Stéphane Moris et sa fine gâchette ont fait des ravages ces dernières semaines.

Ces dernières semaines, Stéphane Moris a la main chaude ! Les joueurs d’Alost en ont eu la démonstration lors des deux derniers week-ends : 13 et 17 points avec à chaque fois trois tirs primés. Ses shoots à distance ont non seulement alimenté le marquoir mais ils ont surtout fait la différence lorsque la rencontre était serrée.

"Quand on met deux ou trois tirs à 3 points de suite, ça tue l’autre équipe moralement et ça nous procure beaucoup d’émotion", confie le pivot bruxellois. "C’est ce dont on a besoin à Mons. Ça fait du bien à toute l’équipe. Je sens que mes coéquipiers sont vraiment heureux quand l’équipe s’enflamme."
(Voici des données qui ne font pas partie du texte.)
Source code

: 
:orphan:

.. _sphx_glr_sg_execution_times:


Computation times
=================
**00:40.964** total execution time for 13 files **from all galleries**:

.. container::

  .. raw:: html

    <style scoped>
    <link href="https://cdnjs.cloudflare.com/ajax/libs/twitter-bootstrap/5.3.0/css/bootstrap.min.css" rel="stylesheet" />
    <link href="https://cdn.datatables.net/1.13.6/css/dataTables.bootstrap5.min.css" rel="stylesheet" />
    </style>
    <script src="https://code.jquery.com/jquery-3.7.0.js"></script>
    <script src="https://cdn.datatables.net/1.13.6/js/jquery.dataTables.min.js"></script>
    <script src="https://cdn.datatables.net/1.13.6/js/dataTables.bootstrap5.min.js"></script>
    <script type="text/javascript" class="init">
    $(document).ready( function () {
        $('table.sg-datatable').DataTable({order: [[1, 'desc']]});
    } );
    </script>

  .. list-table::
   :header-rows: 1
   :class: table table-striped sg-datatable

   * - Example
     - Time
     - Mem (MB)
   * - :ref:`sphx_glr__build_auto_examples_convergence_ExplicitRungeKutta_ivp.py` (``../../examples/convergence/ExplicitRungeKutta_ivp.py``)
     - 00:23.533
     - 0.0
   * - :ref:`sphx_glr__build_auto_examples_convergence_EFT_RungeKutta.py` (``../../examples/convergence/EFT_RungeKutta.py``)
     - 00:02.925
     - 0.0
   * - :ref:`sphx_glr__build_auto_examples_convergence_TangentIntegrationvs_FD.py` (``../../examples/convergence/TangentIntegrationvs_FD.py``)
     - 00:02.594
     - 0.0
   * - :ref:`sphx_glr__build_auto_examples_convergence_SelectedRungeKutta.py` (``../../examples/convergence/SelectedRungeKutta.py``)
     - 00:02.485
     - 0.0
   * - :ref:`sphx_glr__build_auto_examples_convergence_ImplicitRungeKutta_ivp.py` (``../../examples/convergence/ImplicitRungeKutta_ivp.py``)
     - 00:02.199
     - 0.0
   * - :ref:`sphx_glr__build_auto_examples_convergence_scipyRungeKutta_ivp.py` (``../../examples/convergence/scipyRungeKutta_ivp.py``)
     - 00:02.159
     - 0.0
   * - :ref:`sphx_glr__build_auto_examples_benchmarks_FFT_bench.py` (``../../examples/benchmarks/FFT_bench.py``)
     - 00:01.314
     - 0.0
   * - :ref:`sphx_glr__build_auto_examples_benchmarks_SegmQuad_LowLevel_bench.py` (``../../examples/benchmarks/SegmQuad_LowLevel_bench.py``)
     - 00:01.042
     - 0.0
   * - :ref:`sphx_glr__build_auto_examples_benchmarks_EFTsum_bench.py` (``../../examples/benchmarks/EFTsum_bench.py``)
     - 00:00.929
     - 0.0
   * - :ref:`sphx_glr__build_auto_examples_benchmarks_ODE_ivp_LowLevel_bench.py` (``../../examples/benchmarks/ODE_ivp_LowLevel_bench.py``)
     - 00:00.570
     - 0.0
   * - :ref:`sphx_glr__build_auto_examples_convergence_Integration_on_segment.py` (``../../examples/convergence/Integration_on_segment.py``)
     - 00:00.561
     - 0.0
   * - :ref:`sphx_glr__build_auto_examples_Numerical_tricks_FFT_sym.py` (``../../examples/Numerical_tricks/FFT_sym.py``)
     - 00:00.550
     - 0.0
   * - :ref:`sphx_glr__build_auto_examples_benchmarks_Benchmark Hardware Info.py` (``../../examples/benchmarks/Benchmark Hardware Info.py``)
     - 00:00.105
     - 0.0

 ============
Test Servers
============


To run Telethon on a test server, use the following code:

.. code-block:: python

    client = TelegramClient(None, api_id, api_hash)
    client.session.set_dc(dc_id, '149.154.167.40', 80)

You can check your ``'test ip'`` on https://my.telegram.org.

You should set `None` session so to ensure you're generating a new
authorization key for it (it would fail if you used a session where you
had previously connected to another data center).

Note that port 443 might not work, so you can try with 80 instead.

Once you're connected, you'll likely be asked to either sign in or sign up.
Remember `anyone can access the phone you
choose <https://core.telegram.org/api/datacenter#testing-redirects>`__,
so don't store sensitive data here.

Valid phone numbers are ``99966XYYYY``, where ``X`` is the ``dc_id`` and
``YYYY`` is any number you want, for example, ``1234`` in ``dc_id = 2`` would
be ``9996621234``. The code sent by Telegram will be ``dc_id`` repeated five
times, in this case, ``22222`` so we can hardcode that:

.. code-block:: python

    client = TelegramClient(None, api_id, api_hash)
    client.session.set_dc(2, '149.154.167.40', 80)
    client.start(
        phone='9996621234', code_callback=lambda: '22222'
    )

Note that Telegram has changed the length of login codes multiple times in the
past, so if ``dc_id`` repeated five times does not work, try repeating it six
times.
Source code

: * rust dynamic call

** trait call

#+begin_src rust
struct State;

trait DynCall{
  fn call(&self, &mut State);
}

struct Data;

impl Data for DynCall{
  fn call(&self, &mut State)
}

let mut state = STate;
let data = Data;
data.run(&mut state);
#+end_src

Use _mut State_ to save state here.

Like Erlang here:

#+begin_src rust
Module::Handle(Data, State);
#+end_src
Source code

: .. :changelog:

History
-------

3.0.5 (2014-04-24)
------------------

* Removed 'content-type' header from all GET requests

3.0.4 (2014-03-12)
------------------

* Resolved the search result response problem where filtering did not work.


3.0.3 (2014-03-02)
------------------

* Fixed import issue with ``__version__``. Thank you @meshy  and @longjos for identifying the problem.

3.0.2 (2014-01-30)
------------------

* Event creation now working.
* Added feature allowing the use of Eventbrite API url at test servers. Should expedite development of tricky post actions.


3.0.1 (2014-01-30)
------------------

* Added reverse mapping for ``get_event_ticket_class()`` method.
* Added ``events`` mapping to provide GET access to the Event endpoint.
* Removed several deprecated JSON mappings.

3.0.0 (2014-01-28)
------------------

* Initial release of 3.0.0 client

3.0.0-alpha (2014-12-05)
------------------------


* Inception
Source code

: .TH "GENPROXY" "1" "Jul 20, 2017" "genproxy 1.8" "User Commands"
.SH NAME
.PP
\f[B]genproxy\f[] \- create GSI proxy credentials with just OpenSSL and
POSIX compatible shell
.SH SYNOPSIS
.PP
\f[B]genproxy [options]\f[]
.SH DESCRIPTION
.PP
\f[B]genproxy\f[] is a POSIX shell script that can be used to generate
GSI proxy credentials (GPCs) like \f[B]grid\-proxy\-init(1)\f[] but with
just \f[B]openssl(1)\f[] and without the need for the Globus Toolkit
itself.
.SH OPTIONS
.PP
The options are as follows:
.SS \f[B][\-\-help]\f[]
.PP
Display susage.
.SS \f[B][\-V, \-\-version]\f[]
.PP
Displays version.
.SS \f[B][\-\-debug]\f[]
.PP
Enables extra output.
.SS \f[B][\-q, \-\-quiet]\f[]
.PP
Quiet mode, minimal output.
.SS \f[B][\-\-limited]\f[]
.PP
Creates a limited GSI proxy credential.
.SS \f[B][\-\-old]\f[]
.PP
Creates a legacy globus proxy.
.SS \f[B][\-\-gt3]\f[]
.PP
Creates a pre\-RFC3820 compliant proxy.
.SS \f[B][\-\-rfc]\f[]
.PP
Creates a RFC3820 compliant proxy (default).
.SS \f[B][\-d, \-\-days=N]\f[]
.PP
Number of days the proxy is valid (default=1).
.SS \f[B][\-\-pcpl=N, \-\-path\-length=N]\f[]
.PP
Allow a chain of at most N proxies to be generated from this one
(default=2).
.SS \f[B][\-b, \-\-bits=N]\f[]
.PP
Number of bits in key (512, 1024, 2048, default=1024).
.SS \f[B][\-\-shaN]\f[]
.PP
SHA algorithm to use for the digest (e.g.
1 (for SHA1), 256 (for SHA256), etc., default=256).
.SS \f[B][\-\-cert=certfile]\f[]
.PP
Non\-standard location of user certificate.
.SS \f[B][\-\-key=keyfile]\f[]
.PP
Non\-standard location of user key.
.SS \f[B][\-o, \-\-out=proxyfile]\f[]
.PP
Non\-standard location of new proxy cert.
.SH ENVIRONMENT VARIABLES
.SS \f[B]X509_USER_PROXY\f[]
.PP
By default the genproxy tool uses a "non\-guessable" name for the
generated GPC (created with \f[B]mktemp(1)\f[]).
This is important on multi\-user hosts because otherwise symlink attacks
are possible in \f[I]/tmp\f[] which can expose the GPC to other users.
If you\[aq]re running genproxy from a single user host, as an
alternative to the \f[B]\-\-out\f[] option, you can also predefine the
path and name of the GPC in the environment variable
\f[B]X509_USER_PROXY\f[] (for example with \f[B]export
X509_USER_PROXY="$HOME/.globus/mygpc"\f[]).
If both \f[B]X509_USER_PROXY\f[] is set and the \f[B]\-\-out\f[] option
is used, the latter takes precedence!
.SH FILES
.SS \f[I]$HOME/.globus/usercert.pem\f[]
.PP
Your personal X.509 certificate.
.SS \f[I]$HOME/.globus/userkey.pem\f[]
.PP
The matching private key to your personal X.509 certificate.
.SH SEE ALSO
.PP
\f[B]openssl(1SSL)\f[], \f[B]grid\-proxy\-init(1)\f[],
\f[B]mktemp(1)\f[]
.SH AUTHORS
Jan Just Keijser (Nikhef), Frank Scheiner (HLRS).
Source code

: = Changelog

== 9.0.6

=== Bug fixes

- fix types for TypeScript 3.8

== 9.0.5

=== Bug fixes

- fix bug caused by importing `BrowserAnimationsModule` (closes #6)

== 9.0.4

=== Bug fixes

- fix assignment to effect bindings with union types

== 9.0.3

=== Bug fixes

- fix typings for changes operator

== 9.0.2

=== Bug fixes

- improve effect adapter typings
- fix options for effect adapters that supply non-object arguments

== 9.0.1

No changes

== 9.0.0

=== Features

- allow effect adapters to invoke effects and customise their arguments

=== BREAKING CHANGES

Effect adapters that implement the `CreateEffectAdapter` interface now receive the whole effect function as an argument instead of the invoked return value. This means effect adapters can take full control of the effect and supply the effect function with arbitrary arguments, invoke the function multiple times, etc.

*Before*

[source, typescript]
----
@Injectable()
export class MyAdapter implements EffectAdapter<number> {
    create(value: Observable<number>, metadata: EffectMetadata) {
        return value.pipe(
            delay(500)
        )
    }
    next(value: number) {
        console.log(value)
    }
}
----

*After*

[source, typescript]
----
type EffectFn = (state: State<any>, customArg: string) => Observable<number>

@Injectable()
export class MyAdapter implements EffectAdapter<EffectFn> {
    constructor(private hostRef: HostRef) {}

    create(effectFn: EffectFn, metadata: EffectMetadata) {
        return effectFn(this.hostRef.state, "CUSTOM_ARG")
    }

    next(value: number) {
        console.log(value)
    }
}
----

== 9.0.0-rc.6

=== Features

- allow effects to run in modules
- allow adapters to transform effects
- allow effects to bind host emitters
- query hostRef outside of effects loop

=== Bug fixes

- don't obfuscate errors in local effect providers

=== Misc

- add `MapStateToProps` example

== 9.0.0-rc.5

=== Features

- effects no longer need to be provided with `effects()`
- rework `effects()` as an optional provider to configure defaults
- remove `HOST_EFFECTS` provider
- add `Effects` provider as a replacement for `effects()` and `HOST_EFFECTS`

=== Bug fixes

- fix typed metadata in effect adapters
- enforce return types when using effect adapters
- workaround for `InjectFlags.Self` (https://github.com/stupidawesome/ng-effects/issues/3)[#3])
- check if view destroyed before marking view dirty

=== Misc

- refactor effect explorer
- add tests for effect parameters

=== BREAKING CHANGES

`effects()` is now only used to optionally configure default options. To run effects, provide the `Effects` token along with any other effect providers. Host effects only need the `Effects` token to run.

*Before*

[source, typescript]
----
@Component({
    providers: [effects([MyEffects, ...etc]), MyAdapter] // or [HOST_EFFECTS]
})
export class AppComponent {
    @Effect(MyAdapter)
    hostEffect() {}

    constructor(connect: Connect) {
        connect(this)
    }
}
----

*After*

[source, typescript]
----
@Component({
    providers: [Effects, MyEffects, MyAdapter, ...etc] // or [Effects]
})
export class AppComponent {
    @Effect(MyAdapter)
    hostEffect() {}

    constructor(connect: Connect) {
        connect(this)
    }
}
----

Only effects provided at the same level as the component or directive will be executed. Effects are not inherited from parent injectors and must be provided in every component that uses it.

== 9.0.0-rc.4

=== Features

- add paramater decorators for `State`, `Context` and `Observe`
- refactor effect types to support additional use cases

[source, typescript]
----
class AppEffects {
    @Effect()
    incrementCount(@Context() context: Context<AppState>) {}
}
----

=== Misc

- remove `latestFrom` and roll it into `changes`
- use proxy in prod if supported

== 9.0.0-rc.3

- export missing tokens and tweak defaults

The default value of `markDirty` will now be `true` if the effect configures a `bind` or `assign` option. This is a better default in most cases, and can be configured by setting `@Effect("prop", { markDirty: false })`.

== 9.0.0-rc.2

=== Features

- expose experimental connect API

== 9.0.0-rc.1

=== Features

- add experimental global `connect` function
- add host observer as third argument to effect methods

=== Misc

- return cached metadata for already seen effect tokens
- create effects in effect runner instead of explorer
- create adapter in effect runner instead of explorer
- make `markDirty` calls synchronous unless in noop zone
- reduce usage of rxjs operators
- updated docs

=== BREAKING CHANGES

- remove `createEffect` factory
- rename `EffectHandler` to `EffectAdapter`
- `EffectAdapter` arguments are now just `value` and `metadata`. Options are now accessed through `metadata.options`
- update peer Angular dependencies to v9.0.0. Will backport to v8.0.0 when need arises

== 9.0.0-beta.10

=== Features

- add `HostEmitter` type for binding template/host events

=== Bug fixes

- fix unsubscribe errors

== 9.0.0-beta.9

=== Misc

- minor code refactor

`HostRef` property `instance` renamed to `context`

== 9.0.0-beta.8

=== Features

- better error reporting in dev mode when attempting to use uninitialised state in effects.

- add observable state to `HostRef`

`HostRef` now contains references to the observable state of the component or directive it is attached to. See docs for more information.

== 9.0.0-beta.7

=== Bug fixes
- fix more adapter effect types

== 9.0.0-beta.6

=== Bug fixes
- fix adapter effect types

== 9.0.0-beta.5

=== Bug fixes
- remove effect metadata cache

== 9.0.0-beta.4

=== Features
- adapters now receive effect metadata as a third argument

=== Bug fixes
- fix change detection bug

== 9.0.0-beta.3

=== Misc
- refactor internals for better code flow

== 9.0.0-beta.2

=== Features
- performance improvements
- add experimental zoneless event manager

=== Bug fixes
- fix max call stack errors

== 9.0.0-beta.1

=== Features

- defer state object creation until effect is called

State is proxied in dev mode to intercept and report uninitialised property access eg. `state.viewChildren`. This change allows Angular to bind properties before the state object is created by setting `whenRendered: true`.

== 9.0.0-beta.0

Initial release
Inutile de préciser que Stéphane Moris a toujours adoré arroser ses adversaires depuis la ligne des 6,75m. "Mon histoire d’amour avec les 3 points a débuté très tôt. Quand je jouais en jeunes à Ostende, nous devions aller shooter chaque matin durant une heure, les grands d’un côté et les petits de l’autre. Je demandais à chaque fois pour aller tirer avec les ailiers et les meneurs plutôt que de devoir faire des mouvements de pivot."

Encore aujourd’hui, il enchaîne entre 100 et 200 tirs après chaque entraînement. "Il n’y a pas de secret, il faut travailler", souligne-t-il. "Ce qui m’aide, ce sont les challenges. Chaque jour, je m’entraîne avec Frank, l’assistant-coach, qui me lance des petits défis : en marquer cinq d’affilée à chaque poste par exemple. C’est quelque chose qui me met vraiment en condition de match, avec la pression."

Balancer des bombes pour faire mal à l’adversaire, c’est bien. Le faire en étant efficace et sans gaspiller, c’est encore mieux. Stéphane Moris est actuellement le meilleur de la ligue dans cet exercice avec 59,3 % de réussite (16 sur 27). Les saisons précédentes, il n’affichait pourtant pas de si belles statistiques : 37 % avec Willebroek, 42 % avec Liège, 26 % avec Pepinster ou encore 30 % avec Louvain.

Ce qui a changé , c’est la maturité. À 32 ans, Stéphane Moris est désormais plus sage. "Je suis plus calme et je gère mieux mes émotions. Je sais que je ne dois pas enchaîner 3 ou 4 tirs si le premier entre. Cette saison, chaque possession est vraiment importante. Il faut prendre les bonnes décisions. Le coach m’a aussi bien expliqué ce qu’il attendait de moi : où et quand shooter. Avant, ça m’arrivait de prendre 15 tirs extérieurs sur un seul match. Maintenant, je fais vraiment attention à le faire dans de bonnes conditions."

Il peut pour cela compter sur un environnement favorable et des coéquipiers créatifs qui créent des fenêtres de shoot. Il est cependant devenu très difficile de surprendre les défenseurs. "Je n’ai pas souvent des shoots faciles parce que tous les adversaires savent que je sais tirer de loin. La dernière fois que j’ai joué contre Ostende, Dario Gjergja a dit à ses joueurs : ‘Suivez-le jusqu’aux vestiaires parce qu’il est complètement fou, il pourrait shooter des vestiaires et marquer.’ Je sais qu’aucune équipe ne va me laisser tirer facilement et c’est vrai que lorsque je suis tout seul, sans défense, j’ai tendance à trop réfléchir et je rate (rires)."

Les Renards comptent sur lieu pour encore faire sauter le verrou ce vendredi et ce samedi contre les Kangoeroes, l’ancienne équipe de Moris.